> _WHAT THE TASK ASKS_: Transcribe all of the data exactly. Omit the pictures.

[Images with pose keypoints]
···

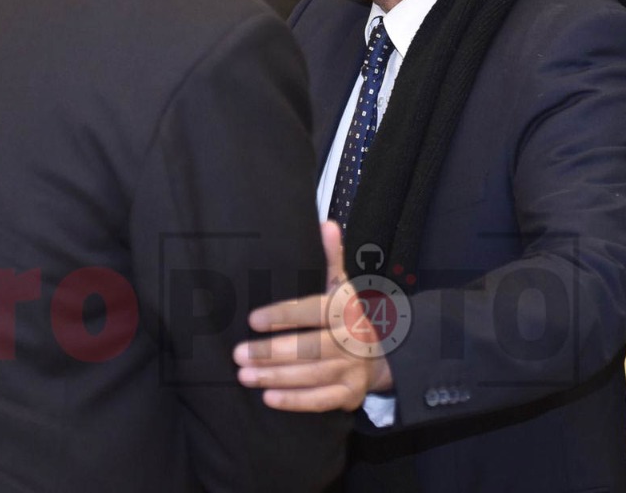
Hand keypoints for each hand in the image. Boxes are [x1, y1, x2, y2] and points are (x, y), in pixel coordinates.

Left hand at [233, 220, 393, 411]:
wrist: (387, 351)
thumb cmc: (349, 313)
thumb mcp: (342, 284)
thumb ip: (331, 257)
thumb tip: (326, 224)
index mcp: (345, 310)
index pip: (312, 311)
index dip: (283, 316)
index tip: (253, 319)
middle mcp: (351, 340)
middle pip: (308, 348)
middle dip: (271, 352)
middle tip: (238, 353)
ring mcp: (352, 370)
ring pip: (311, 375)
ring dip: (275, 378)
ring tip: (244, 375)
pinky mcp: (350, 395)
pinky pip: (321, 400)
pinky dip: (295, 401)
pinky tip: (268, 398)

···

> _YOUR RESPONSE_:
Hand keypoints for each hand in the image. Boxes are [x1, y1, x2, y2] and points are (x, y), in pixel coordinates.

Left hand at [233, 220, 393, 411]:
wrist: (387, 351)
thumb cmc: (349, 313)
thumb mcp: (342, 284)
thumb ip: (331, 257)
thumb tip: (326, 224)
index mcp: (345, 310)
index pip: (312, 311)
index dip: (283, 316)
index tip: (253, 319)
middle mcp: (351, 340)
middle pip: (308, 348)
middle dip: (271, 352)
middle tip: (238, 353)
ring mcp: (352, 370)
ring pip: (311, 375)
ring dip: (275, 378)
ring tip: (244, 375)
pinky mcp: (350, 395)
pinky pip: (321, 400)
pinky dip: (295, 401)
pinky tip: (268, 398)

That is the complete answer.